Two, in particular, stand out. The first is along the river Danube, near Vienna, where you can sample grüner veltliner and riesling wines among steep vine terraces and medieval towns.
“The other one is south Styria,” says Susanne, “where we have this beautiful, romantic little wine route.”
The 70 km South Styrian Wine Road winds its way through southern Austria’s rolling green landscapes, where sauvignon blanc and muskateller dominate the scene.
Buschenschank (family-owned wine taverns), thermal spas and boutique hotels dot the route, ensuring a truly relaxing getaway.
Less than 50 miles south of Graz, this wine region is easily accessible for a day or weekend trip.
Marvel at Bulgaria’s mysterious rock formations
From historic Sofia to mountain ski resorts and Black Sea coast beaches, Bulgaria is packed with diverse destinations. But some of its more mystical charms tend to fall off the radar of international tourists.
“I have had one favourite place since I was seven years old …near the town of Shumen, about 70 kilometres from Varna,” says Zaritsa Dinkova, Minister of Tourism of Bulgaria.
In the village of Madara, you can see the Madara Rider – a medieval rock relief of a rider on a horse, attacking a lion with his spear carved into a cliff.
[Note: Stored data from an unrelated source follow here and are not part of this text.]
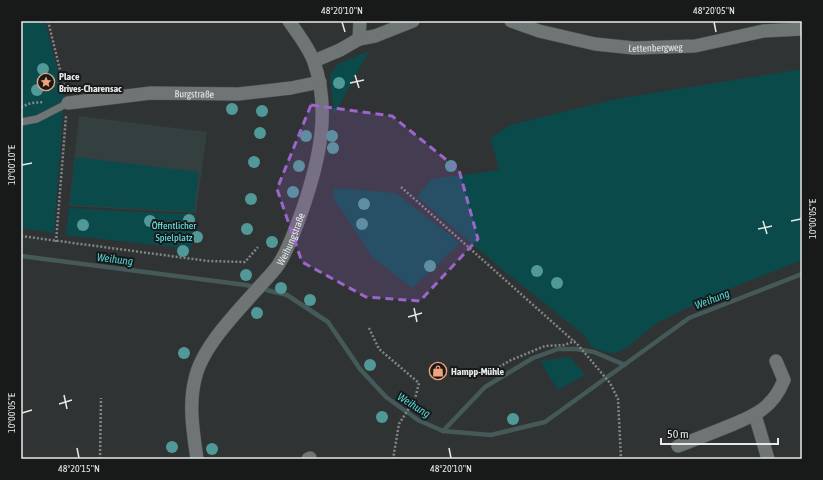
<svg xmlns="http://www.w3.org/2000/svg" width="823" height="480" font-family="'Asap Condensed',sans-serif">
	<rect width="100%" height="100%" fill="#2f3333"/>
	<!-- built -->
	<path fill="#343f3f" d="M79 116 207 132 196 213 69 206Z"/>
	<!-- green -->
	<g fill="#0b4a4b">
		<path d="M21 21H45L64 97 54 233 21 228Z"/>
		<path d="M369 51 334 115 330 75 338 64Z"/>
		<path d="M802 69V260L714 295 655 324 628 347 613 354 593 348 583 334 504 271 417 197 431 179 499 170 491 138 510 125 616 99Z"/>
		<path d="M75 157 199 172 194 212 70 205Z"/>
		<path d="M334 188 396 193 460 243 412 288 372 257 333 197Z"/>
		<path d="M69 208 196 215 191 249 66 235Z"/>
		<path d="M570 357 585 375 558 390 540 361Z"/>
	</g>
	<g fill="none" stroke-linecap="round" stroke-linejoin="round">
		<!-- stream -->
		<g stroke="#465959" stroke-width="4.5">
			<path d="M21 256 246 285 287 295 328 322 360 369 386 397 418 420 443 431 491 435 545 422 689 318 802 274"/>
			<path d="M443 431 485 387 533 358 558 349H576L594 352 625 365"/>
		</g>
		<defs>
			<path id="lane" d="M21 122 37 119 68 103"/>
			<g id="street">
				<path id="s1" d="M511 21 539 31 595 44 634 48 695 46 763 31 802 29"/>
				<path d="M359 39 375 36 413 21"/>
				<path d="M314 61 340 50 359 39 360 21"/>
				<path id="s2" d="M68 103 151 93 238 94 291 88 320 82"/>
				<path d="M755 415 768 459"/>
				<path d="M678 446C694 440 709 434 724 428 753 416 772 410 784 380L776 361"/>
				<path id="s3" d="M197 459C193 431 188 403 196 375 206 339 251 298 276 268 287 254 297 225 303 208 319 161 331 111 314 62 309 48 298 34 289 21"/>
				<path d="M308 459 310 458"/>
			</g>
		</defs>
		<!-- lane casing -->
		<use href="#lane" stroke="#4d5151" stroke-width="8"/>
		<!-- street casing -->
		<use href="#street" stroke="#4d5151" stroke-width="14"/>
		<!-- path -->
		<g stroke="#838686" stroke-width="2.5" stroke-dasharray="2 2" stroke-linecap="butt">
			<path d="M48 21 65 90"/>
			<path d="M21 107 31 103 44 102"/>
			<path d="M401 187 578 345 610 383 618 399 621 459"/>
			<path d="M21 236 208 261 245 262 258 247"/>
			<path d="M56 242 66 116"/>
			<path d="M369 328 379 349 419 383 415 399 399 424 393 459"/>
			<path d="M481 369 490 372 511 360 545 346 564 345 575 341"/>
			<path d="M100 459 101 398"/>
		</g>
		<!-- lane -->
		<use href="#lane" stroke="#6f7474" stroke-width="7"/>
		<!-- street -->
		<use href="#street" stroke="#6f7474" stroke-width="13"/>
	</g>
	<!-- trees -->
	<g fill="#519898">
		<circle cx="43" cy="69" r="6"/>
		<circle cx="339" cy="83" r="6"/>
		<circle cx="37" cy="90" r="6"/>
		<circle cx="232" cy="109" r="6"/>
		<circle cx="262" cy="111" r="6"/>
		<circle cx="260" cy="133" r="6"/>
		<circle cx="306" cy="136" r="6"/>
		<circle cx="332" cy="136" r="6"/>
		<circle cx="333" cy="148" r="6"/>
		<circle cx="254" cy="162" r="6"/>
		<circle cx="299" cy="166" r="6"/>
		<circle cx="451" cy="166" r="6"/>
		<circle cx="293" cy="192" r="6"/>
		<circle cx="251" cy="199" r="6"/>
		<circle cx="364" cy="204" r="6"/>
		<circle cx="189" cy="220" r="6"/>
		<circle cx="150" cy="221" r="6"/>
		<circle cx="362" cy="224" r="6"/>
		<circle cx="83" cy="225" r="6"/>
		<circle cx="247" cy="229" r="6"/>
		<circle cx="197" cy="237" r="6"/>
		<circle cx="272" cy="242" r="6"/>
		<circle cx="183" cy="251" r="6"/>
		<circle cx="430" cy="266" r="6"/>
		<circle cx="537" cy="271" r="6"/>
		<circle cx="246" cy="275" r="6"/>
		<circle cx="557" cy="283" r="6"/>
		<circle cx="281" cy="288" r="6"/>
		<circle cx="310" cy="300" r="6"/>
		<circle cx="257" cy="313" r="6"/>
		<circle cx="184" cy="353" r="6"/>
		<circle cx="370" cy="365" r="6"/>
		<circle cx="382" cy="417" r="6"/>
		<circle cx="513" cy="419" r="6"/>
		<circle cx="172" cy="447" r="6"/>
		<circle cx="212" cy="449" r="6"/>
	</g>
	<!-- marked area -->
	<path fill="#9b65cc" fill-opacity="0.2" stroke="#9b65cc" stroke-width="3" stroke-dasharray="8 5" stroke-linejoin="round" d="M311 105 392 116 459 170 478 239 420 301 366 297 302 262 277 189Z"/>
	<!-- ticks -->
	<path fill="none" stroke="#e7e9e9" stroke-width="1.5" d="M342 22 345 32M714 22 716 32M355 75 359 88M350 83 364 80M22 165 32 163M763 221 767 234M791 221 801 219M758 229 772 226M414 308 417 322M408 317 422 313M64 395 67 409M59 404 72 400M22 413 32 410M77 448 79 458M449 448 451 458"/>
	<!-- icons -->
	<defs>
		<symbol id="sight-ring" viewBox="-11 -11 22 22"><circle r="9.5" fill="#181a1a" stroke="#f1a17b" stroke-width="1.5"/><path d="M0-6L1.8-2.2L6-1.7L2.9 1.2L3.7 5.4L0 3.3L-3.7 5.4L-2.9 1.2L-6-1.7L-1.8-2.2Z" fill="#f1a17b"/></symbol>
		<symbol id="shop-ring" viewBox="-11 -11 22 22"><circle r="9.5" fill="#181a1a" stroke="#f1a17b" stroke-width="1.5"/><path d="M-5-2.5h2.3a2.7 3.5 0 0 1 5.4 0H5L5.5 6h-11ZM-1.5-2.5h3a1.5 2.3 0 0 0-3 0Z" fill="#f1a17b"/></symbol>
	</defs>
	<g fill-rule="evenodd">
		<use href="#sight-ring" x="36" y="72" width="20" height="20"/>
		<use href="#shop-ring" x="428" y="361" width="20" height="20"/>
	</g>
	<g text-anchor="middle" dominant-baseline="central" stroke-width="4" stroke-linejoin="round" paint-order="stroke">
		<!-- street labels -->
		<g font-size="10" fill="#e7e9e9" stroke="#181a1a">
			<text stroke="none"><textPath href="#s1" startOffset="148">Lettenbergweg</textPath></text>
			<text stroke="none"><textPath href="#s2" startOffset="127">Burgstraße</textPath></text>
			<text stroke="none"><textPath href="#s3" startOffset="252">Weihungstraße</textPath></text>
		</g>
		<!-- poi labels -->
		<g font-size="10" font-weight="bold" fill="#e7e9e9" stroke="#181a1a" text-anchor="start">
			<text x="59" y="76">Place<tspan x="59" dy="12">Brives-Charensac</tspan></text>
			<text x="451" y="371">Hampp-Mühle</text>
		</g>
		<!-- park labels -->
		<g font-size="10" fill="#6ceaeb" stroke="#181a1a">
			<text x="174" y="225">Öffentlicher<tspan x="174" dy="12">Spielplatz</tspan></text>
		</g>
		<!-- water labels -->
		<g font-size="11" font-style="italic" fill="#53d4d6" stroke="#181a1a">
			<text transform="translate(115 259) rotate(7)">Weihung</text>
			<text transform="translate(712 299) rotate(-21)">Weihung</text>
			<text transform="translate(414 405) rotate(32)">Weihung</text>
		</g>
	</g>
	<!-- border -->
	<rect width="823" height="480" fill="none" stroke="#181a1a" stroke-width="44"/>
	<!-- scale -->
	<path d="M661 438v6h117v-6" fill="none" stroke="#e7e9e9" stroke-width="2"/>
	<text x="667" y="438" font-size="12" fill="#e7e9e9" stroke="#181a1a" stroke-width="3" paint-order="stroke">50 m</text>
	<rect x="22" y="22" width="779" height="436" fill="none" stroke="#e7e9e9" stroke-width="1.5"/>
	<g font-size="10" text-anchor="middle" fill="#e7e9e9">
		<text x="342" y="14">48°20'10"N</text>
		<text x="714" y="14">48°20'05"N</text>
		<text transform="translate(11 165) rotate(-90)" y="4">10°00'10"E</text>
		<text transform="translate(812 219) rotate(-90)" y="4">10°00'05"E</text>
		<text transform="translate(11 413) rotate(-90)" y="4">10°00'05"E</text>
		<text x="79" y="472">48°20'15"N</text>
		<text x="451" y="472">48°20'10"N</text>
	</g>
</svg>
The pagan image is depicted on the back of some Bulgarian coins and is steeped in legend.
Some believe that you can find ѕtоnеѕ near the Rider thаt аrе аblе tо сurе аnу dіѕеаѕе. Others claim that the Madara horseman is all that is left from the sunken Atlantis.
If you’re a fan of impressive rock formations, you should also head over to the northwest of the country, where the imposing Belogradchik Rocks tower above a medieval fortress.
Lounging more your thing? Check out the seaside spa resort town of St Constantine and Elena, where you can bathe in natural mineral springs revered for their healing properties.
Enjoy music in palatial grounds in Czechia
Czechia, as it’s soon to be officially named according to CEO of Czech Tourism Jan Herget, is packed with culture and nightlife – especially in the capital, Prague. But beyond its Gothic churches and pumping clubs lies another side to the country.
“What I would really recommend are our classic summer music festivals that take place in our beautiful chateau gardens with the background of the castles,” says Jan.
Until 30 July this year, the flower gardens of the UNESCO-listed Kroměříž Castle in east Czechia will be filled with classical music performances.
Jan also recommends visiting Czechia’s Spa Triangle. Made up of the spa towns Karlovy Vary, Mariánské Lázně and Františkovy Lázně, it is home to the world’s largest concentration of hot springs and healing springs.
What’s even better is that Czechia is easily navigated by public transport.
“Czechia is famous for having the highest density of trains, so it’s really easy to travel by public transport…and it’s really cheap, says Jan. “For example, you can buy a ticket from Prague to Pilsen, the capital of beer, for €4.”
Bask in the midnight sun in Finland
Finland often conjures images of wintry landscapes, Lapland and the northern lights. But the far northern European country is just as worthy of a visit in summer, says Kristiina Hietasaari, senior director of Visit Finland.
“For Finns I would say that the number one summer destination is the Lakeland area,” says Kristiina. With almost 190,000 lakes, this nature-lover’s paradise is the largest lake district in Europe.
“It’s spotted with thousands of cottages or small cabins with saunas,” Kristiina continues. “And we Finns love to spend our whole summer there – because with the midnight sun and everything, it’s just beautiful.”
With a vast coastline dotted with more than 50,000 small islands, Finland offers no shortage of adventures in its southwest archipelago, too.
“It’s a really, really great place. There are very charming wooden towns along the shoreline and it’s just a very laid back way of life,” says Kristiina.